Oh, come on, you say. That's just swivel-eyed tinfoil hat stuff. Low-grade conspiranoia foolishness, not worth even mocking.
Well, maybe so. But one has to wonder, what would a world in which humanity were trapped- quarantined- on a prison planet in fact look like?
Maybe our spacecraft would be subject to constant monitoring and harassment. How's that sound? Maybe after 60 years of trying we'd be no closer to breaking Earth's orbit than we were when we started.
And maybe our most ambitious attempts to jailbreak Earth would be subject to devastating acts of sabotage:
Around 9am EST, the 604-ton rocket was being fueled with a concoction of liquid oxygen and rocket-grade kerosene propellant when the upper region burst into flames.
The entire craft was engulfed in what seemed like seconds, including Facebook’s $200 million communication satellite that was specifically designed to bring internet to Africa.
And although Falcon 9’s creators are baffled by the turn of events, a new theory has emerged that could provide answers. Since the explosion, YouTube videos have been surfacing that highlight a mysterious anomaly passing over Falcon 9 as it sits on the launch pad before, during and after the explosion, Daily Express reported.
YouTuber Graphics King posted footage yesterday and slowed down the video to reveal a black object flying over the rocket at the moment it met its fate.Does this smackdown in fact explain Musk's leap into the murky waters of techno-Sethianism? Is it in fact an escape from a far more troubling reality? Why the desperate push for Mars? What is that based on?
Maybe we don't want to know.
Either way, one thing remains true; all the money, fame and power in the world only amplifies one's anxieties. More than sometimes actually.
Though it's certainly hard to muster much (well, any) sympathy for the new robber baron class, given their unending, broad-spectrum assault on the American way of life, we can acknowledge that they may in fact be working from a more comprehensive data set that we are and that their anxieties may in fact be well-placed.
PRIDE GOETH BEFORE THE FALL
It certainly seems that the new earthside, small "a"- archons seem to hold all the (micro)chips right now, don't they? But if History teaches us anything it's a strange inversion of the "darkest before the dawn" notion when it comes to imperial power.
Empires seem to reach their zeniths right before it all comes crashing down. Spain, Portugal, Holland, Austria, Turkey- these were all the seats of mighty imperial projects, not so long ago. The British Empire was the largest colonizing force in human history, just a century past.

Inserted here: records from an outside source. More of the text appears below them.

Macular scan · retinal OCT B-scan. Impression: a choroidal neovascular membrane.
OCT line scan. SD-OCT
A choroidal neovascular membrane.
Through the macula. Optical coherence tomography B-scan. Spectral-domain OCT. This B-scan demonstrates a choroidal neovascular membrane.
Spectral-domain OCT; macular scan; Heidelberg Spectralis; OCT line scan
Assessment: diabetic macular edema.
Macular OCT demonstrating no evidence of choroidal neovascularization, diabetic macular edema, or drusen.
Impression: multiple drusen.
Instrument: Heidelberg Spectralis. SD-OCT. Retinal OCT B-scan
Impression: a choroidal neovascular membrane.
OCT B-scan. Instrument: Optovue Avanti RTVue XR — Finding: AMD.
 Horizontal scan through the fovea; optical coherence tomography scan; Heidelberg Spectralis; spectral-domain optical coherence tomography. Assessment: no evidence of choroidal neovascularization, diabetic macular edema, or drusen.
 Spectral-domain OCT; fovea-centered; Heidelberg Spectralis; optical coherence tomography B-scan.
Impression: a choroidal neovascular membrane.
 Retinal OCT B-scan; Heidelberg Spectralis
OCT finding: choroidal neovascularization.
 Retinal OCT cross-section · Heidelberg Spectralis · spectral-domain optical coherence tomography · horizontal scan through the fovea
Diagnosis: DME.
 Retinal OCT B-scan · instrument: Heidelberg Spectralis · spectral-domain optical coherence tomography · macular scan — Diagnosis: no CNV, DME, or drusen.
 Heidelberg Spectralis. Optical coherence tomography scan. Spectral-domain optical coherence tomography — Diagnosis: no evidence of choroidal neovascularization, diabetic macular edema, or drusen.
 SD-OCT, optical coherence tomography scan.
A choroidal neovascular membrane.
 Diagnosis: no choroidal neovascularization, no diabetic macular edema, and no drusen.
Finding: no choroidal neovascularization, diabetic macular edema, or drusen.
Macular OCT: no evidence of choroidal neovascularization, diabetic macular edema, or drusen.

The same holds true for conglomerates as well as countries, for bankers as well as bloodlines.
Similarly, the new archons of the Valley might want to take a good long look at the old archons of the Valley. Remember AOL? AOL were the undisputed overlords of the online world in the dialup days. Remember AOLTimeWarner?
How about MySpace? How about Twitter? Remember Twitter?
Or how about Yahoo? Remember Yahoo? Good times.
Pay heed, Valley Boys: "Disruption" isn't just a two-way street, it's a demolition derby.
I'm not telling them they don't already know. I'd say that our new overlords are all too aware how shaky their perch is up there on Olympus 2.0. If it takes less and less time for computing power to double, likewise it seems that it takes less and less time these days for corporate titans to fall right back down that hill, like Sisyphus and his stone.
We can only hope they don't take the rest of the world down with them.
*And how does Cox write a "Guide to the Cosmos" if he's never stepped foot off Earth? I've never been to Denmark but you don't see me writing travelogues about it now, do you?